Copy the entries below word for word, but omit any pictures they contain.

[Given data — start]

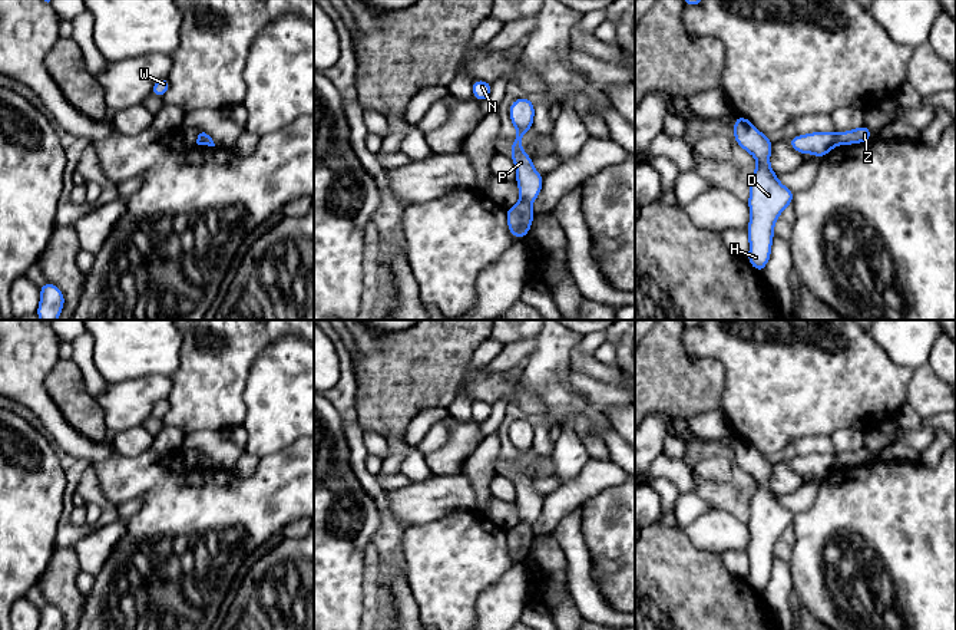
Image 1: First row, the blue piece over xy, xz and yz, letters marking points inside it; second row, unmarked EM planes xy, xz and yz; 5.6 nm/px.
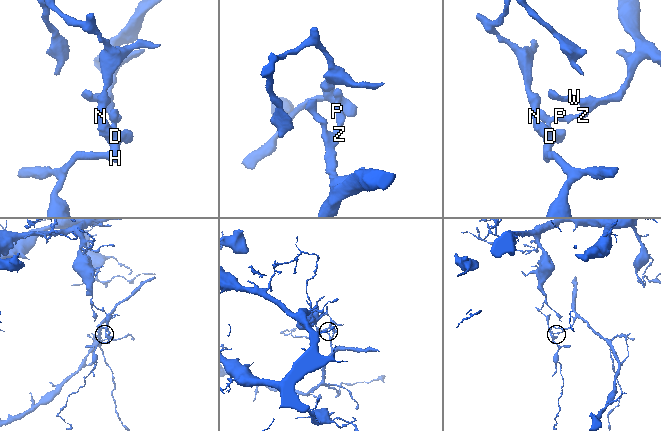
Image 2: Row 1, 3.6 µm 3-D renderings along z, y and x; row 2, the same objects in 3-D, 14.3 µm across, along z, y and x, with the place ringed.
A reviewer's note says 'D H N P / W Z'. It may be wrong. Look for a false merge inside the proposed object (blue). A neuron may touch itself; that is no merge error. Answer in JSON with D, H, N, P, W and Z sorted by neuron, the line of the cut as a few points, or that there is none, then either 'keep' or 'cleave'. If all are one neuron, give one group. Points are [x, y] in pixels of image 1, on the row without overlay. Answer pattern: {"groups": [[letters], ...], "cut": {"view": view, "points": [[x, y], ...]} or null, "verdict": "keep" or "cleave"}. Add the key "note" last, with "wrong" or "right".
{"groups": [["D", "H", "N", "P"], ["W", "Z"]], "cut": {"view": "xz", "points": [[520, 520], [531, 525]]}, "verdict": "cleave", "note": "right"}

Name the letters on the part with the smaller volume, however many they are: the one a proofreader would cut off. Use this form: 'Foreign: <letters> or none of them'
Foreign: W, Z

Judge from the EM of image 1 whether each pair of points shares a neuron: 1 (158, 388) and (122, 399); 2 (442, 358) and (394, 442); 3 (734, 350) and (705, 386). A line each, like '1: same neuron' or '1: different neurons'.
1: same neuron
2: different neurons
3: different neurons

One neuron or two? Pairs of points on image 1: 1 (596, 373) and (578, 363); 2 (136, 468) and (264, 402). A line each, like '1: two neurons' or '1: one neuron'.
1: one neuron
2: two neurons

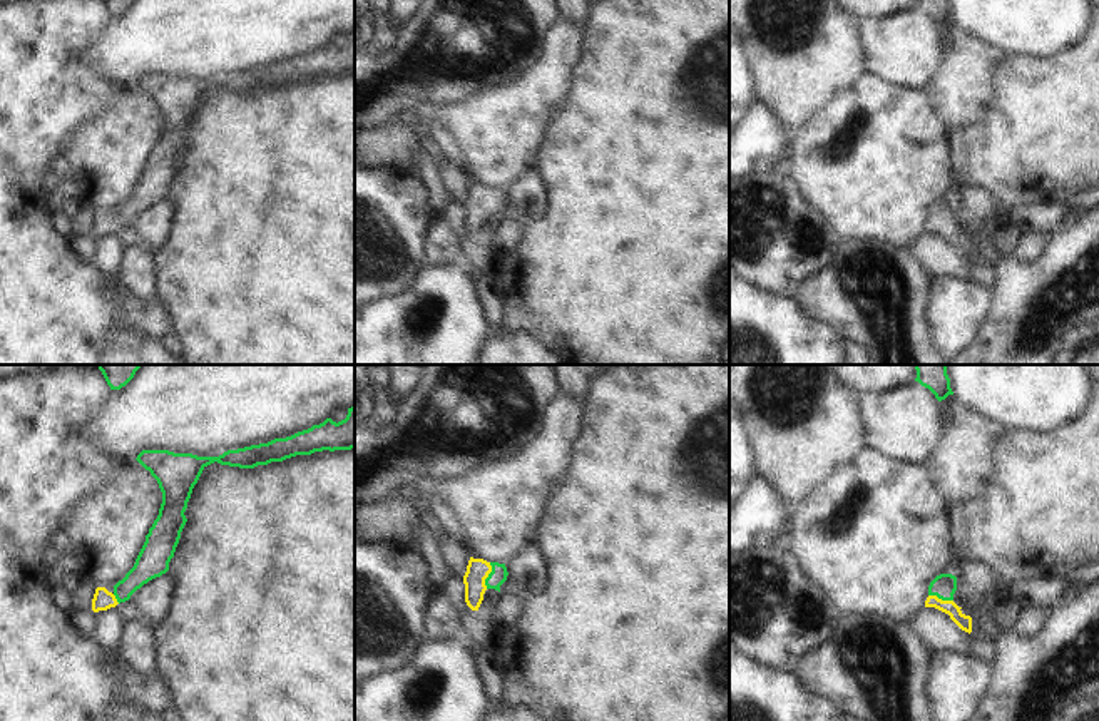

[Given data — finish]

Task answer:
Image 1: First row, the blue piece over xy, xz and yz, letters marking points inside it; second row, unmarked EM planes xy, xz and yz; 5.6 nm/px.
Image 2: Row 1, 3.6 µm 3-D renderings along z, y and x; row 2, the same objects in 3-D, 14.3 µm across, along z, y and x, with the place ringed.
A reviewer's note says 'D H N P / W Z'. It may be wrong. Look for a false merge inside the proposed object (blue). A neuron may touch itself; that is no merge error. Answer in JSON with D, H, N, P, W and Z sorted by neuron, the line of the cut as a few points, or that there is none, then either 'keep' or 'cleave'. If all are one neuron, give one group. Points are [x, y] in pixels of image 1, on the row without overlay. Answer pattern: {"groups": [[letters], ...], "cut": {"view": view, "points": [[x, y], ...]} or null, "verdict": "keep" or "cleave"}. Add the key "note" last, with "wrong" or "right".
{"groups": [["D", "H", "N", "P"], ["W", "Z"]], "cut": {"view": "xz", "points": [[520, 520], [531, 525]]}, "verdict": "cleave", "note": "right"}

Name the letters on the part with the smaller volume, however many they are: the one a proofreader would cut off. Use this form: 'Foreign: <letters> or none of them'
Foreign: W, Z

Judge from the EM of image 1 whether each pair of points shares a neuron: 1 (158, 388) and (122, 399); 2 (442, 358) and (394, 442); 3 (734, 350) and (705, 386). A line each, like '1: same neuron' or '1: different neurons'.
1: same neuron
2: different neurons
3: different neurons

One neuron or two? Pairs of points on image 1: 1 (596, 373) and (578, 363); 2 (136, 468) and (264, 402). A line each, like '1: two neurons' or '1: one neuron'.
1: one neuron
2: two neurons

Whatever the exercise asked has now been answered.